> **EXERCISE DESCRIPTION**
Every line with the string "header" should be copied from the data.
━━ INFORMATION SHOWN ━━
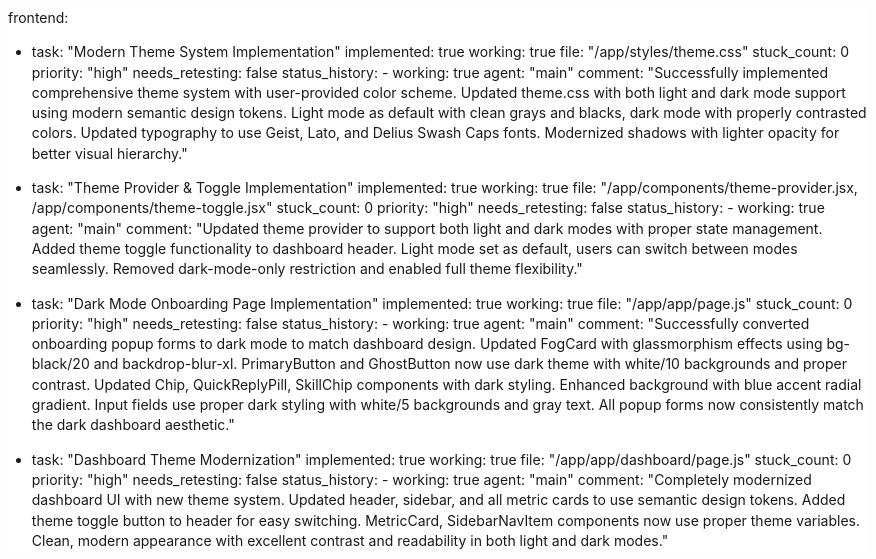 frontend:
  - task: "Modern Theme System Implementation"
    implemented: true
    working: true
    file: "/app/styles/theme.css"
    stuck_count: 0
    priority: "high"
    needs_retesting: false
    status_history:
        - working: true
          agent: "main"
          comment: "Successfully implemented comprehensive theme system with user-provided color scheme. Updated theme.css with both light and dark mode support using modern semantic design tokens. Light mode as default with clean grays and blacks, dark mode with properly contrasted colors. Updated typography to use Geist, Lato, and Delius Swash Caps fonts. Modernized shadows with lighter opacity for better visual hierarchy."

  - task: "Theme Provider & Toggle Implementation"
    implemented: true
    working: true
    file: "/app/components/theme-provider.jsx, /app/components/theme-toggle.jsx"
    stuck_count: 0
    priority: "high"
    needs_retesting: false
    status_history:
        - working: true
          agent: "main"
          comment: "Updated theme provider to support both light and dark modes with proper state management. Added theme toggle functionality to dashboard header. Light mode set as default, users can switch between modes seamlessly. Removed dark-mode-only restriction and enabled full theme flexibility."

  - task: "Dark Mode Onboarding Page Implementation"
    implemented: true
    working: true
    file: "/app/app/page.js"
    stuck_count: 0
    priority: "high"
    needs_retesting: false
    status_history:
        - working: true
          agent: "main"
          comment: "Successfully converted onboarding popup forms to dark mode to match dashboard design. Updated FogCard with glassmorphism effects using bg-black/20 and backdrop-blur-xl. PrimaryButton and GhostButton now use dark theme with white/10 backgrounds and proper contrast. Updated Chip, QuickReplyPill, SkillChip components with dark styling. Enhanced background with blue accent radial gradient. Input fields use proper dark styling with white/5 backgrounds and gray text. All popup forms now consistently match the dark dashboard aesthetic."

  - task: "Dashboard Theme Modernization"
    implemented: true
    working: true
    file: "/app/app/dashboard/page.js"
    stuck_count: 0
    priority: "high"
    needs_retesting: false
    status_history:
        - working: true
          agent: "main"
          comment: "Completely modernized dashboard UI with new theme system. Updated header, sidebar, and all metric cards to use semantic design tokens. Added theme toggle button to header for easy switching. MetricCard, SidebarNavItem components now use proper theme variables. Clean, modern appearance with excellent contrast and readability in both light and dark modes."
━━━
> **PROBLEM SOLUTION**
          comment: "Updated theme provider to support both light and dark modes with proper state management. Added theme toggle functionality to dashboard header. Light mode set as default, users can switch between modes seamlessly. Removed dark-mode-only restriction and enabled full theme flexibility."
          comment: "Completely modernized dashboard UI with new theme system. Updated header, sidebar, and all metric cards to use semantic design tokens. Added theme toggle button to header for easy switching. MetricCard, SidebarNavItem components now use proper theme variables. Clean, modern appearance with excellent contrast and readability in both light and dark modes."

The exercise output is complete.